Tripsin di disintesis didalam asinus sebagai proenzim
tripsinogen. Karena kesalahan lalulintas tripsinogen maka zatini
diaktifkan didalam asinus dan bukan didalam duodenum.
Setelah teraktifasi tripsin akan mengaktifasi proenzim lain
seperti profosfolipase dan proelastase.
Enzim-enzim yang teraktifasi ini menyebabkan disintegrasi sel
asinus dan jaringan lemak sekitar pancreas, merusak serat
elastic pembuluh darah sehingga terjadi kebocoran vascular.
Tripsin aktif juga mengubah prakalikrein menjadi bentuk
aktifnya sehingga sistem kinin menjadi aktif dan, melalui
pengaktifan factor Hageman, memacu sistem pembekuan dan
komplemen. Dengan cara ini terjadi thrombosis pembuluh halus
(yang dapat menyebabkan kongesti dan pecahnya pembuluh
yang sudah melemah). Akibat lain pengaktifan premature
enzim adalah respon cedera sel asinus. Sel asinus yang rusak
akan mengeluarkan sitokin poten yang menarik netrofil dan
makrofag.sel radang ini kemudian mengeluarkan lebih banyak
sitokin seperti TNF, IL1, NO dan PAF kedalam jaringan
pancreas dan sirkulasi sehingga terjadi amplifikasi respon
peradangan local dan sistemik.
PENYAKIT BATU EMPEDU
 Ikterus obstruktif, disebabkan oleh obstruksi duktus biliaris
kecepatan pembentukan bilirubinnya normal tetapi bilirubin
yang normal, tetapi bilirubin yang dibentuk tidak dapat
memasuki usus. Bilirubin bebas masih tetap memasuki hati dan
dikonjugasi dengan cara yang biasa.
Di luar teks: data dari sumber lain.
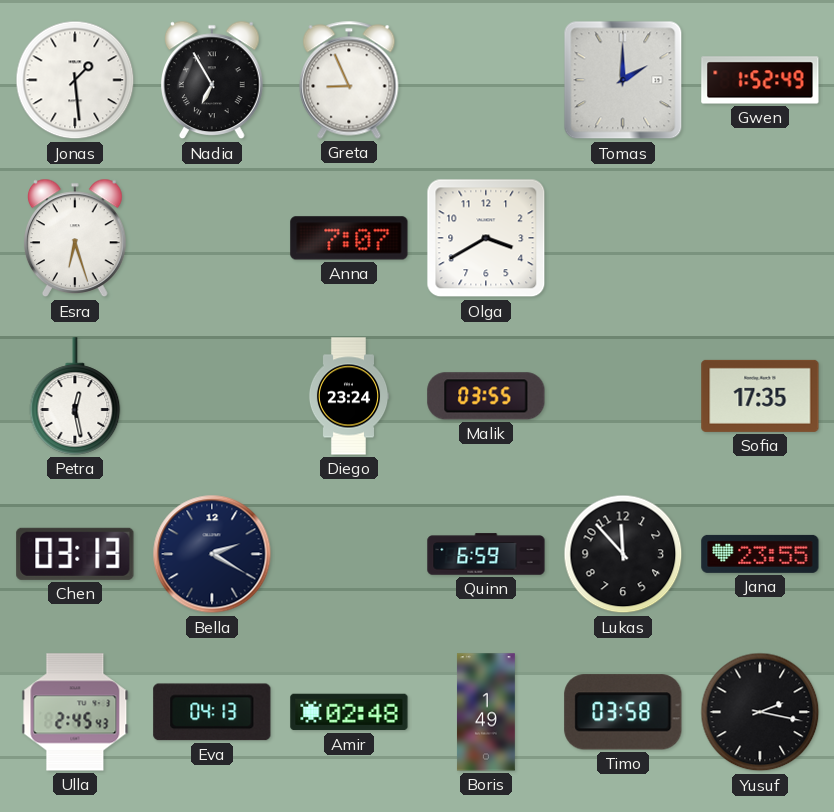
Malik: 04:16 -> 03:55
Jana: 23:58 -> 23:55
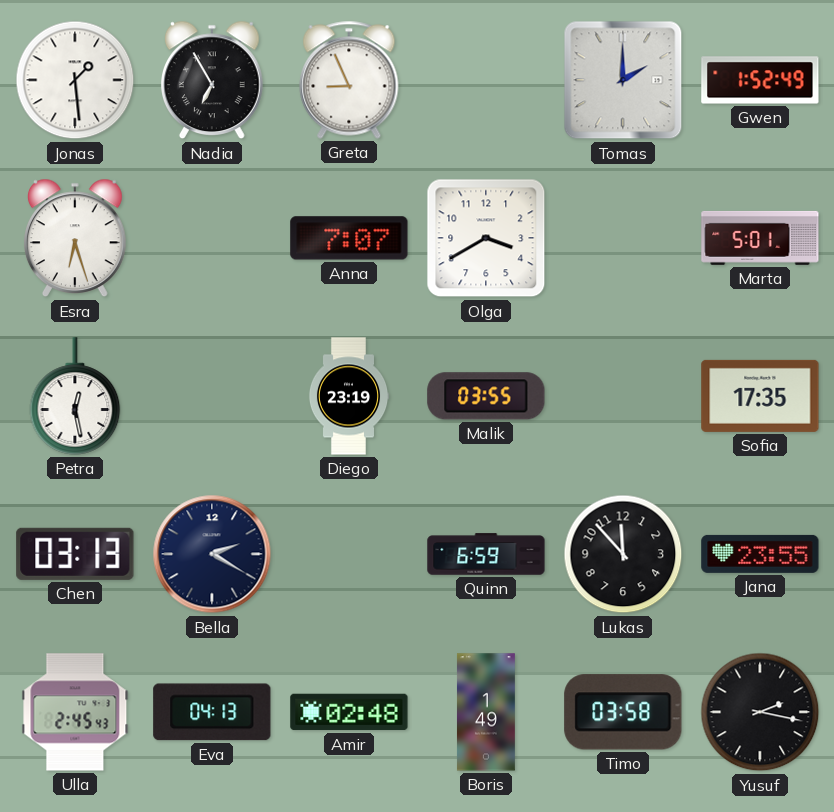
Marta: none -> 5:01
Diego: 23:24 -> 23:19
Bilirubin ini kemudian
kembali kedalam darah mungkin karena pecahnya kanalikuli
biliaris yang terbendung dan pengosongan langsung saluran
limfe.
Akibat tidak adanya bilirubin yang mencapai duodenum maka
tidak ada bilirubin yng diubah menjadi urobilinogen didalam
usus oleh kerja bakteri. Oleh karena itu tidak ada urobilinogen
yang diserap kedalam darah dan tidak ada yang dikeluarkan
ginjal kedalam urin. Akibatnya, pada ikterus obstruksi uji untuk
urobilinogen dalam urin adalah negative. Selain itu, feses
berwarna seperti dempul karena kurangnya sterkobilin dan
pigmen empedu lainnya.
Perbedaan lain antara bilirubin bebas dan terkonjugasi adalah
bahwa ginjal mengeluarkan bilirubin terkonjugasi kelarutan
tinggi bukan bilirubin bebas terikat albumin. Oleh karena itu
pada ikterus obstruksi sejumlah bilirubin terkonjugasi
bermakna terlihat didalam urin.
PENYAKIT BATU EMPEDU
BAB III
PENUTUP

I.KESIMPULAN

Kolelitiasis (kalkuli/kalkulus,batu empedu) merupakan suatu keadaan dimana


terdapatnya batu empedu di dalam kandung empedu (vesika felea) yang memiliki
ukuran,bentuk dan komposisi yang bervariasi.
Kolelitiasis lebih sering dijumpai pada individu berusia diatas 40 tahun terutama
pada wanita dikarenakan memiliki faktor resiko,yaitu : obesitas, usia lanjut, diet
tinggi lemak dan genetik.

Sebagian ahli membagi batu empedu menjadi :

- Batu Kolesterol

- Batu Campuran (Mixed Stone)

-
Batu Pigmen.

Penderita batu kandung empedu baru memberi keluhan bila batu tersebut
bermigrasi menyumbat duktus sistikus atau duktus koledokus, sehingga
gambaran klinisnya bervariasi dari yang tanpa gejala (asimptomatik), ringan
sampai berat karena adanya komplikasi. Diagnosis dan pengelolaan yang baik
dan tepat dapat mencegah terjadinya komplikasi yang berat.